Oceans reveal secrets of viruses
Earth teems with bacteria-eating viruses. There are perhaps 10 times as many of these viruses as of all other living things put together. Yet researchers don’t know how many virus species there are, how they are distributed around the globe, or how diverse their genes are. Now, a team of scientists has begun to answer those questions, completing the first survey of virus DNA in oceans around the world.
Scientists knew that each milliliter of ocean water holds about 50 million virus particles and that those organisms kill 20 percent of the bacteria in the ocean every day (SN: 7/12/2003, p. 26: All the World’s a Phage). In the process, viruses move gene sequences from one bacterium to another, speeding evolution and turning some bacteria virulent.

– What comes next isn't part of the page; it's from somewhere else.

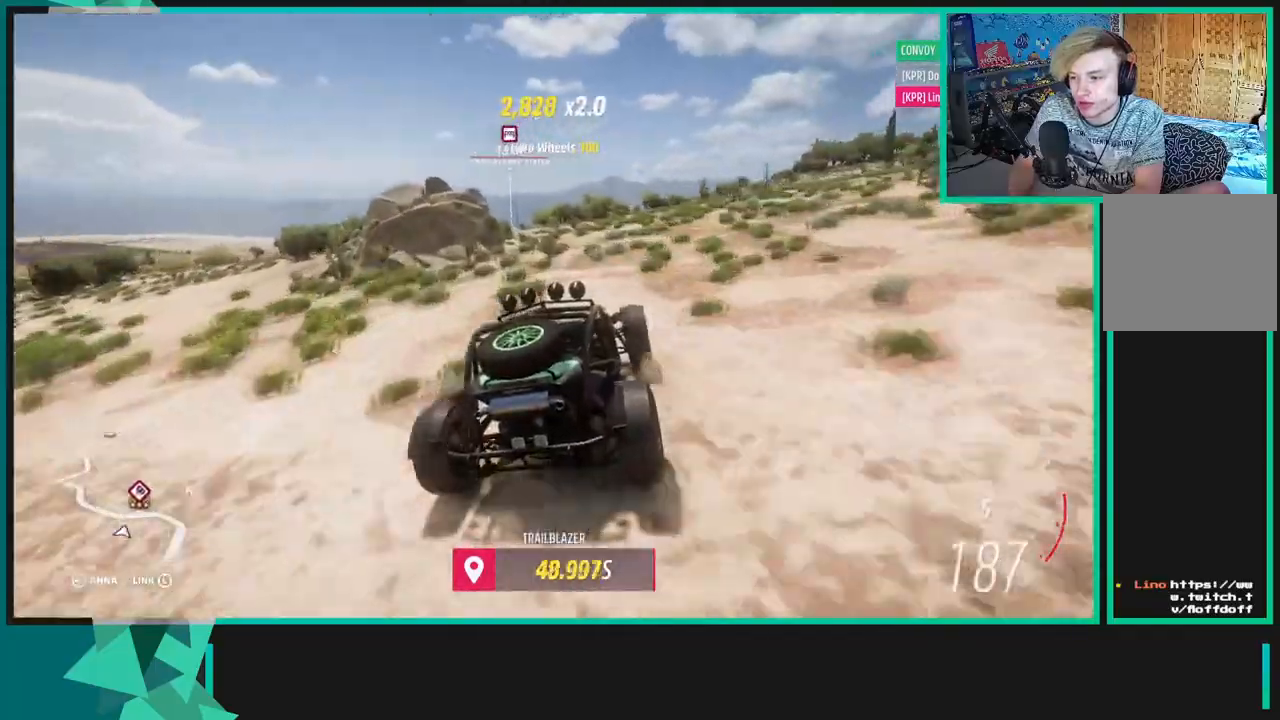
{"buttons": ["R2"], "left_stick": "left", "right_stick": "center", "events": [[167, "left_stick", "right"], [500, "left_stick", "left"]]}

Curtis Suttle of the University of British Columbia in Vancouver began collecting samples of ocean water from around the world in 1998. He saved them, waiting for genomic sequencing to become inexpensive enough to reveal the genes of all the viruses in the water at once.
That time finally came. Suttle, Forest Rohwer of San Diego State University, and several colleagues analyzed 1,300 samples of ocean water from the Arctic, British Columbia’s coast, the Gulf of Mexico, and the Sargasso Sea. They report in the November PLoS Biology that 91 percent of the DNA sequences in the water were previously unknown.
The DNA sequences suggest that each area of the ocean contains its own characteristic community of viruses. The researchers were surprised to find that many viruses found in the Sargasso Sea have a single strand of DNA rather than the typical two strands. Such viruses had never previously been found in the ocean.